[H/T and cred to Dave]
The debt-to-GDP ratio in the U.S. is moving to dangerous levels seen in Europe, said former Republican Senator Judd Gregg.
“We know that once a country’s cost is at 60 percent debt-to-GDP level they’re in trouble,” he told Newsmax TV in an exclusive interview.
“Historically our debt-to-GDP level is 35 percent up until three, four years ago. Then it’s bounced,” said the veteran politician, who also was governor of New Hampshire and a member of the U.S. House of Representatives.
/… see more:
Sort of has a sense of urgency to it, doesn’t it? IF it were an emergency room they’d call it trauma. Well, to everyone but Obama.
Now for the real puzzler….
Jun 10, 09:27 AM EDT
NEW YORK– Credit rating agency Standard & Poor’s on Monday upgraded its credit outlook for the government to “stable” from “negative,” saying the chances of a downgrade of the country’s rating is “less than one in three.”
In August 2011, S&P became the first credit rating agency to downgrade the sovereign U.S. credit rating from top-rated “AAA” to “AA+,” the second highest rating, and had left the U.S. credit outlook at “negative” at that time.
S&P said in a release that the recent improvements inreceipts and steps taken to address longer-term budget issues improved the outlook for the United States. The agency raised concerns about the ability of policymakers to tackle long-standing issues due to a deepening of a partisan divide in Washington in the last decade, however.
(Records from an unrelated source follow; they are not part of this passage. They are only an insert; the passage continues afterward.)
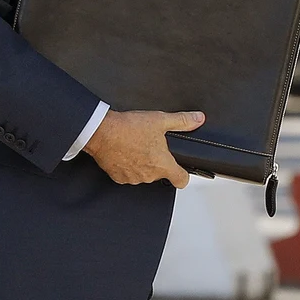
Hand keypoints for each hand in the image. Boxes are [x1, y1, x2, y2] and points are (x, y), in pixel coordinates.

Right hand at [82, 109, 202, 187]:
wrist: (102, 132)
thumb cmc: (128, 128)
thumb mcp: (160, 120)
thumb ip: (182, 121)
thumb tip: (198, 119)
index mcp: (162, 164)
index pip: (181, 180)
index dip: (183, 175)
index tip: (181, 170)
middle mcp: (149, 175)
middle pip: (160, 173)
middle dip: (157, 162)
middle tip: (151, 146)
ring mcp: (133, 178)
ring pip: (143, 174)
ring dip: (142, 164)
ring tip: (136, 147)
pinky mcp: (118, 178)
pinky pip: (128, 174)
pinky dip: (128, 166)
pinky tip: (125, 152)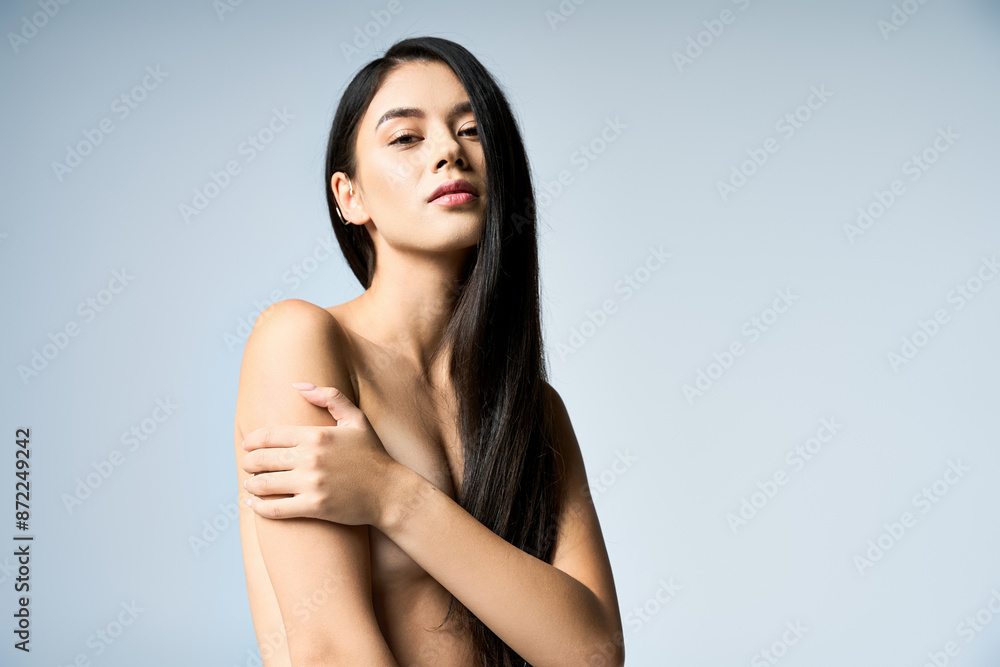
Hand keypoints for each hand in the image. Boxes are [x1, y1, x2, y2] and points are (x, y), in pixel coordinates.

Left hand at [241, 383, 397, 525]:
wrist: (390, 492)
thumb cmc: (372, 455)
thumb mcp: (356, 419)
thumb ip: (329, 397)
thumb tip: (298, 385)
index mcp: (317, 434)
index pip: (269, 435)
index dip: (252, 441)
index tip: (247, 446)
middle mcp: (311, 458)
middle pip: (262, 459)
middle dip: (249, 463)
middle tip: (248, 466)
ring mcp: (312, 483)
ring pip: (264, 484)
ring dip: (251, 484)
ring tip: (250, 484)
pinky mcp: (314, 507)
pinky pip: (274, 508)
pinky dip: (258, 506)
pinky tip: (253, 503)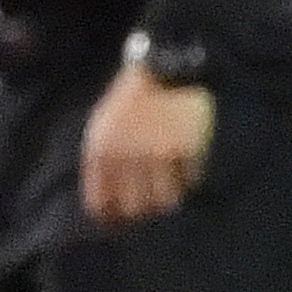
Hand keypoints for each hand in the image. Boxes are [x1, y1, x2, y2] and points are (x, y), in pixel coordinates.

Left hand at [80, 62, 214, 226]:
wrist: (163, 70)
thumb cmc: (128, 100)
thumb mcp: (102, 128)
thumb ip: (102, 162)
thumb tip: (106, 203)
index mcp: (100, 151)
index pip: (100, 201)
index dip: (109, 215)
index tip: (116, 221)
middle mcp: (127, 158)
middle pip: (135, 207)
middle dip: (141, 211)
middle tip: (148, 207)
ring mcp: (159, 155)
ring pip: (166, 200)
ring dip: (168, 199)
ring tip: (169, 191)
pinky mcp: (187, 150)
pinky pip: (191, 180)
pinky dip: (189, 180)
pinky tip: (186, 171)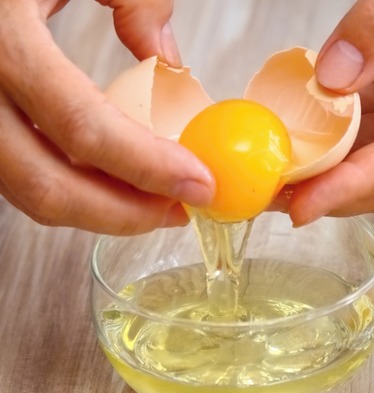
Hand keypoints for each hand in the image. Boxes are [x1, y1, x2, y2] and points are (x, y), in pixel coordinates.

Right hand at [0, 0, 212, 234]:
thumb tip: (167, 56)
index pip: (82, 126)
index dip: (147, 167)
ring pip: (24, 189)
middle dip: (123, 213)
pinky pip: (14, 171)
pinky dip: (67, 185)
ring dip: (96, 207)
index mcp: (1, 40)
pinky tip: (109, 178)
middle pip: (45, 184)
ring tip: (154, 200)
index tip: (198, 184)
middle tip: (179, 210)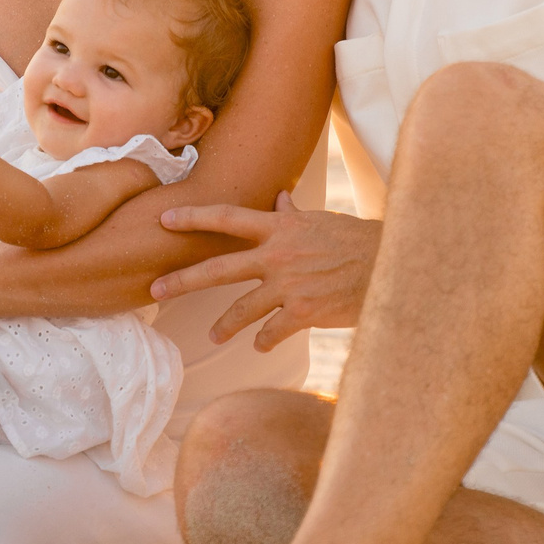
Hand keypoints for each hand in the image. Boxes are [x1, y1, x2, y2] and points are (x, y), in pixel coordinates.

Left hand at [152, 192, 380, 351]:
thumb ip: (293, 214)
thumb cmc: (356, 240)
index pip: (227, 218)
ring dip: (223, 325)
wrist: (389, 265)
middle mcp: (277, 255)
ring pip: (241, 309)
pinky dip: (263, 340)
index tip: (164, 220)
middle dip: (182, 279)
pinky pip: (271, 332)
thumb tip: (280, 197)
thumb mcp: (322, 221)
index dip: (193, 218)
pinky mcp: (303, 313)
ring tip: (213, 335)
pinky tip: (260, 345)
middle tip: (154, 289)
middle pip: (218, 267)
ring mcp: (288, 285)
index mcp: (279, 228)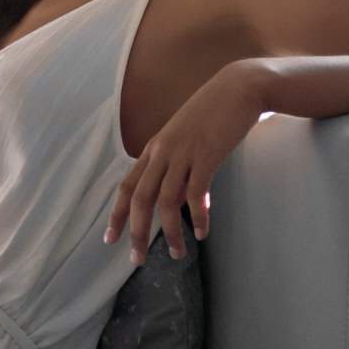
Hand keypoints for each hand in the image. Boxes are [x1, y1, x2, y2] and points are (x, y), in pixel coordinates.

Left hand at [106, 62, 267, 262]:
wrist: (238, 88)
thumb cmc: (213, 115)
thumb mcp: (185, 140)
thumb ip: (176, 168)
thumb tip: (175, 201)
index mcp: (154, 149)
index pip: (127, 187)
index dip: (116, 215)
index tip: (109, 240)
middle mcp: (162, 152)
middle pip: (141, 199)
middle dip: (136, 232)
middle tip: (137, 260)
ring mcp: (183, 153)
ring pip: (166, 201)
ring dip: (170, 232)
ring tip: (178, 254)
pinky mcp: (207, 155)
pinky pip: (197, 193)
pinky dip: (198, 216)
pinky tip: (202, 233)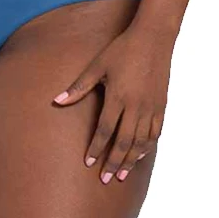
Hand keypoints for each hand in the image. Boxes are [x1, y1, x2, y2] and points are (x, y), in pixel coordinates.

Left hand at [52, 21, 173, 183]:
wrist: (153, 38)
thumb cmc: (122, 49)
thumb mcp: (97, 65)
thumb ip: (79, 87)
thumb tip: (57, 101)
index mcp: (118, 97)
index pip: (105, 130)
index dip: (96, 148)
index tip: (88, 163)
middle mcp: (136, 106)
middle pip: (123, 142)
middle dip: (114, 162)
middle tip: (106, 179)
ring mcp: (151, 107)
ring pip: (141, 142)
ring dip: (131, 160)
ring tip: (123, 174)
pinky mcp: (161, 105)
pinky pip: (155, 133)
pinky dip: (147, 147)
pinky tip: (140, 154)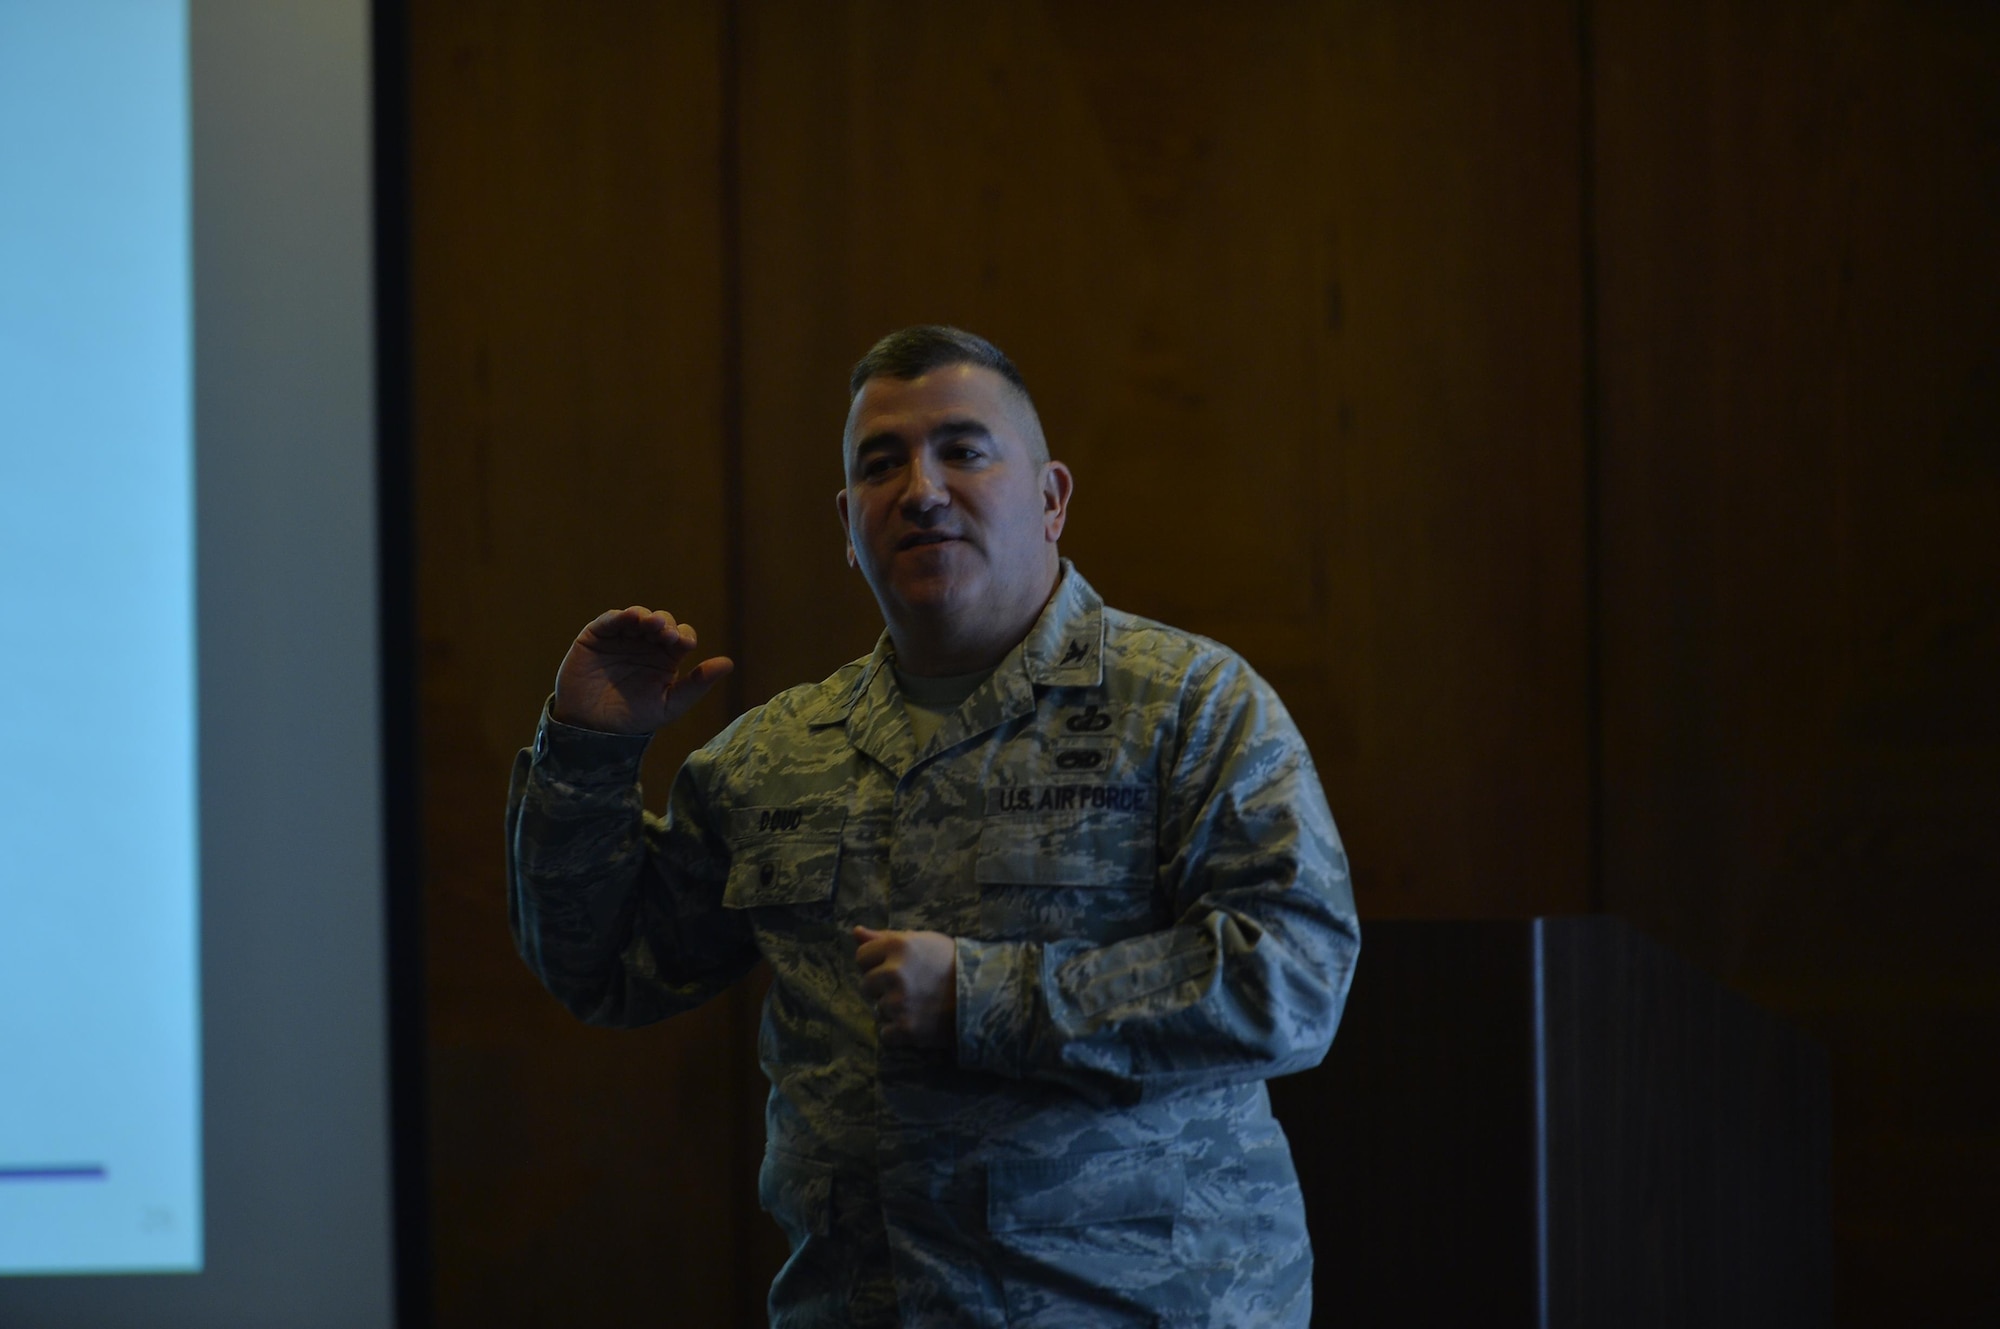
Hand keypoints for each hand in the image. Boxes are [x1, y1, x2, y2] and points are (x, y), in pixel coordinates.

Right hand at [550, 606, 733, 734]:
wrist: (592, 729)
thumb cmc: (634, 718)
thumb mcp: (670, 705)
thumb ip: (697, 684)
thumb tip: (728, 663)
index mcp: (666, 657)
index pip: (681, 637)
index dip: (684, 636)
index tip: (684, 644)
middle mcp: (645, 643)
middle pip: (662, 622)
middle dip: (666, 625)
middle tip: (667, 634)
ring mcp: (621, 637)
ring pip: (637, 616)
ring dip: (646, 616)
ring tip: (653, 623)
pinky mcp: (597, 635)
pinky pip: (610, 620)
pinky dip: (620, 616)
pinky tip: (630, 618)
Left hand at [853, 926, 956, 1050]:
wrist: (984, 994)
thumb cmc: (951, 962)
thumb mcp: (921, 941)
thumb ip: (885, 937)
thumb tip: (855, 932)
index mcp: (897, 946)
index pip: (861, 957)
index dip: (876, 963)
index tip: (895, 967)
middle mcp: (894, 973)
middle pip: (865, 985)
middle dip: (881, 987)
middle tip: (909, 987)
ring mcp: (899, 1002)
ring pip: (877, 1009)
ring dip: (892, 1010)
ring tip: (917, 1004)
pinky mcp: (906, 1028)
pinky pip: (885, 1033)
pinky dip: (898, 1032)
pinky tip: (917, 1020)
“We believe that our current ‘AA+’ rating already factors in a lesser ability of U.S. elected officials to react swiftly and effectively to public finance pressures over the longer term in comparison with officials of some more highly rated sovereigns and we expect repeated divisive debates over raising the ceiling,” the agency said in a statement.
Rival agencies Moody’s and Fitch currently both hold triple-A ratings on the United States.
(Reporting by Dan Burns; Editing by Chizu Nomiyama and W Simon)
Thanks to Dave for the articles.
Anyone have a clue about the soundness, reasoning, or sheer “politics” of this S&P revision? And the funniest part is here is the pretender prez-I-dent declaring how bad the sequestration is going to be for the economy and demonizing fiscal politics. Then comes this.
And the fed has been flooding us with money and monetizing our debt….which incidentally is only going up(drastically) with this meathead, tone deaf, economics-challenged prez. Of course, that is to presume he even cares!
I’m only grateful the S&P does not install road signs in America. Remember irrational exuberance? Welcome to Obama’s economy of rational fear. Then again, I guess even S&P doesn’t believe what Obama says.